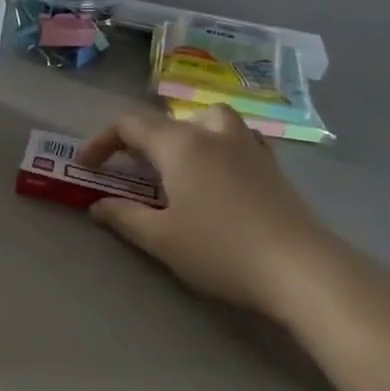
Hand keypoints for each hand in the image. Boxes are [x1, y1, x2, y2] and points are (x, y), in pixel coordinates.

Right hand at [78, 105, 342, 321]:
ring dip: (183, 133)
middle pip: (168, 120)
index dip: (102, 141)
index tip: (87, 167)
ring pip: (208, 120)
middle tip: (130, 170)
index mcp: (179, 144)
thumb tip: (98, 205)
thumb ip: (123, 216)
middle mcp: (212, 133)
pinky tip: (219, 172)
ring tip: (176, 163)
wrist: (302, 270)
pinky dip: (217, 145)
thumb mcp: (160, 239)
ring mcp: (248, 146)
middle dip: (141, 140)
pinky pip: (236, 138)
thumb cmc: (221, 250)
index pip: (129, 125)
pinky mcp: (272, 166)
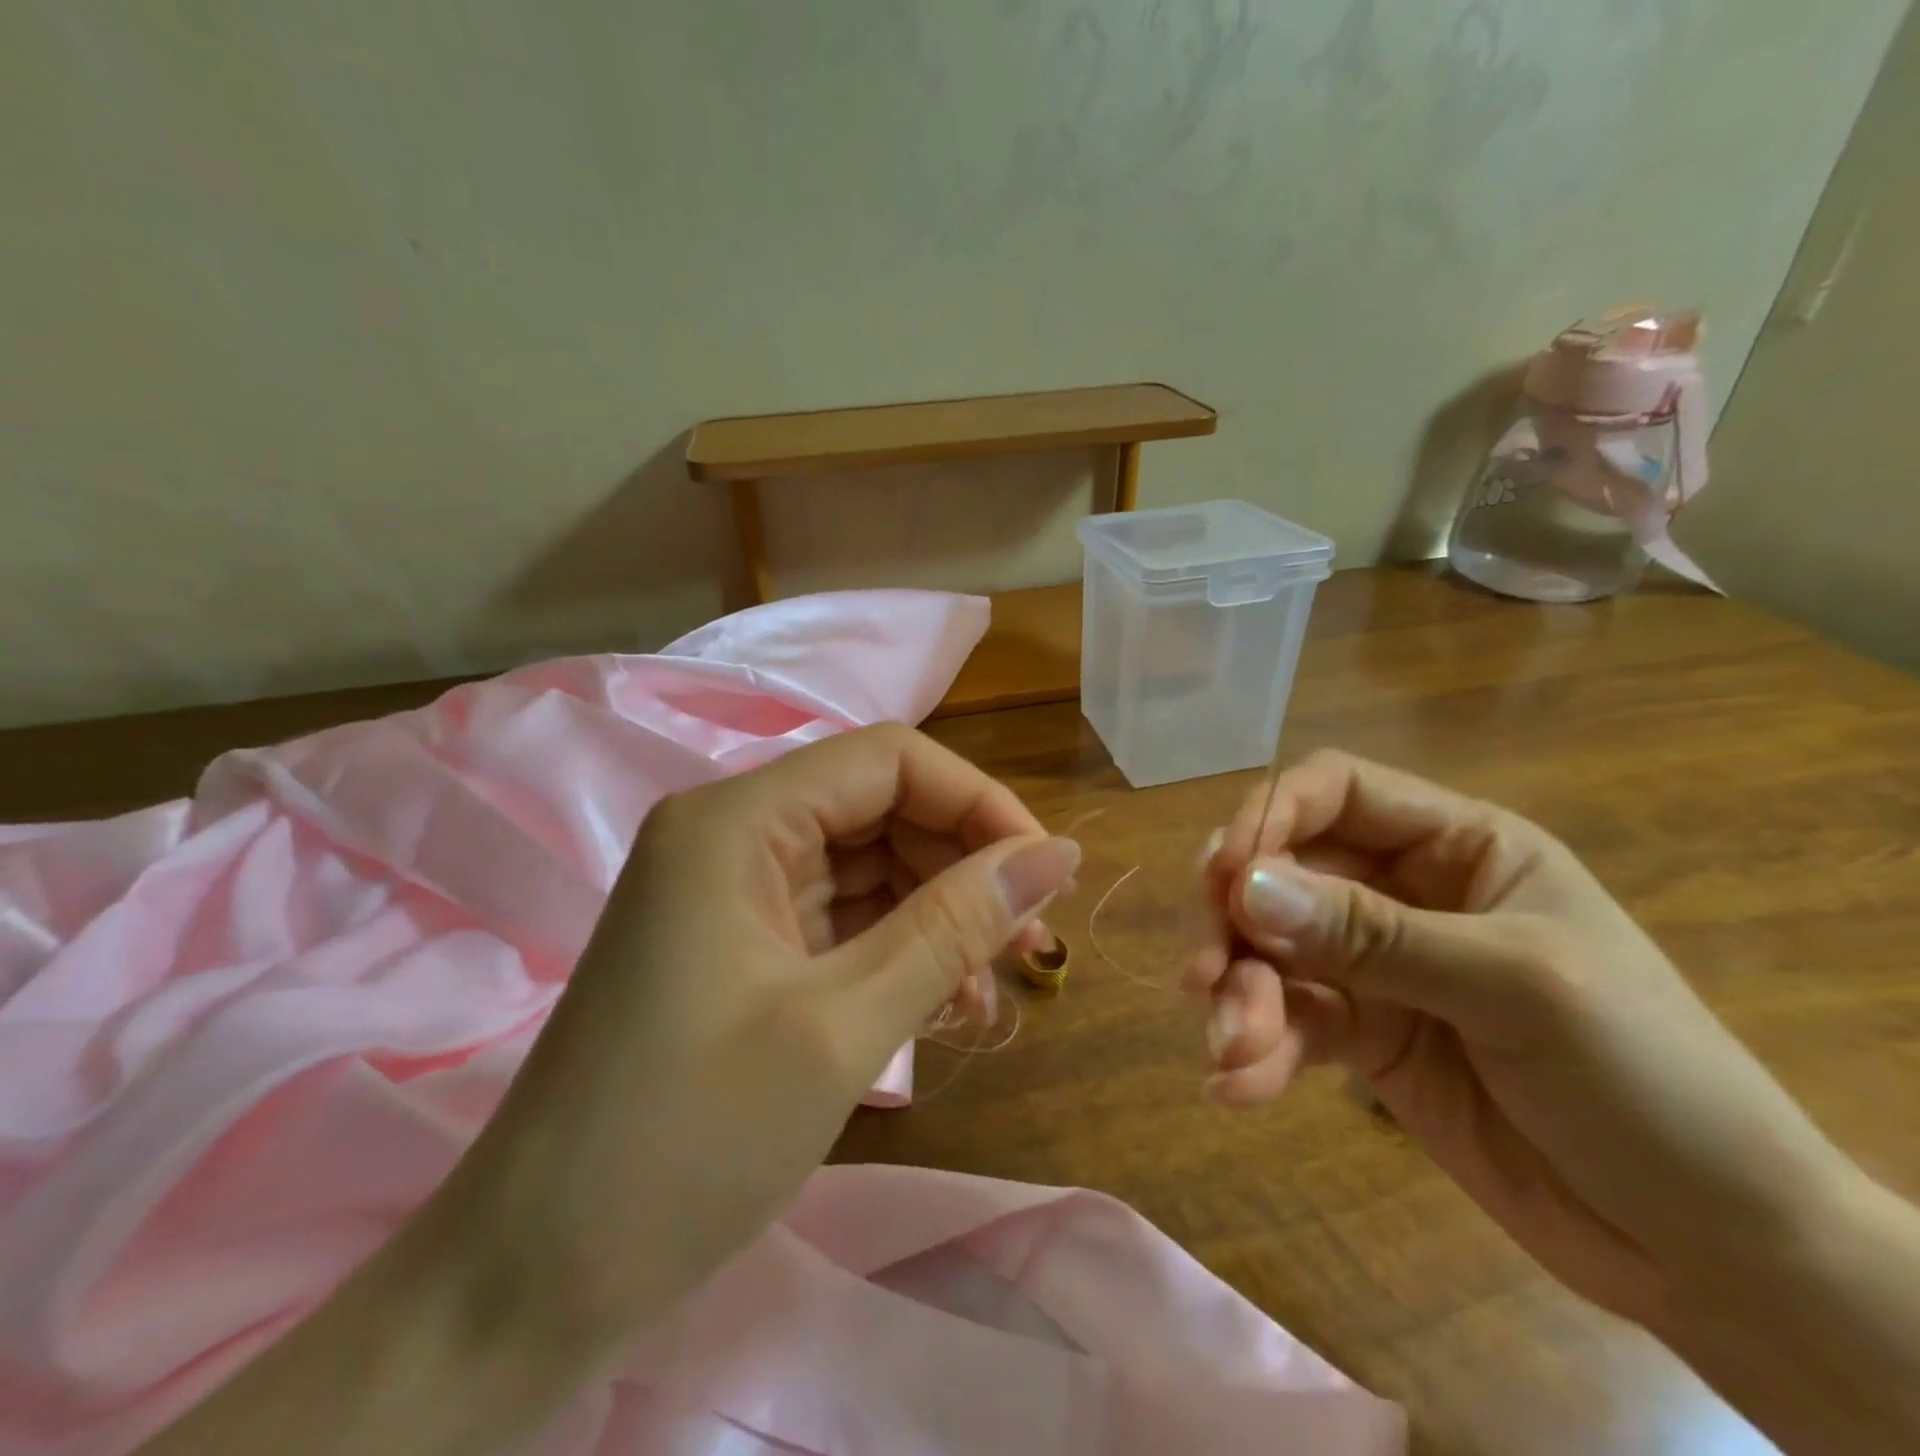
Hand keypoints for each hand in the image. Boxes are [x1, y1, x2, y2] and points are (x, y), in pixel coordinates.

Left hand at [421, 723, 1078, 1353]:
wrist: (530, 1283)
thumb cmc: (686, 1144)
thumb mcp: (844, 1027)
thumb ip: (955, 925)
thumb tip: (1058, 855)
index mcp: (737, 819)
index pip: (889, 760)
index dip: (978, 802)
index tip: (1045, 876)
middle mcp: (729, 834)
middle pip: (879, 808)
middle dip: (963, 864)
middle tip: (1029, 944)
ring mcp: (729, 891)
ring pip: (866, 865)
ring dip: (937, 913)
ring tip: (992, 986)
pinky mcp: (736, 945)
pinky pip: (839, 917)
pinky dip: (897, 948)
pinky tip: (942, 1002)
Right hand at [1187, 750, 1855, 1326]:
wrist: (1714, 1253)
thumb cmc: (1647, 1082)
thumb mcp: (1513, 987)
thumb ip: (1370, 934)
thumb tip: (1242, 887)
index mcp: (1459, 846)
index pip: (1336, 792)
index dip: (1270, 815)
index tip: (1222, 875)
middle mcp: (1406, 892)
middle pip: (1282, 872)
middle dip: (1235, 921)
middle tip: (1204, 973)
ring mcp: (1378, 967)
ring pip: (1272, 950)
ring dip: (1239, 994)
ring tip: (1231, 1046)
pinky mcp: (1364, 1036)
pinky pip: (1289, 1021)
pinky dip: (1256, 1047)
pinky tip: (1237, 1086)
--------------------------------
Within the material above, output exactly the lines from the one with "ring pip: (208, 120)" through the one with "pinky mcp: (272, 166)", end lines included, and nothing besides.

**EXERCISE OUTPUT:**
ring pip: (208, 120)
middle tip: (130, 170)
index mcp: (179, 144)
thumb tip: (98, 205)
thumb ip: (123, 216)
middle mcp: (212, 133)
pinky tip: (219, 172)
ring tip: (176, 163)
wrist: (302, 270)
pinky dip: (217, 145)
thumb mcp: (160, 239)
ring mcp: (248, 146)
middle dip: (141, 140)
pinky pip: (236, 138)
thumb cmc: (221, 250)
index pip: (129, 125)
pinky mcp: (272, 166)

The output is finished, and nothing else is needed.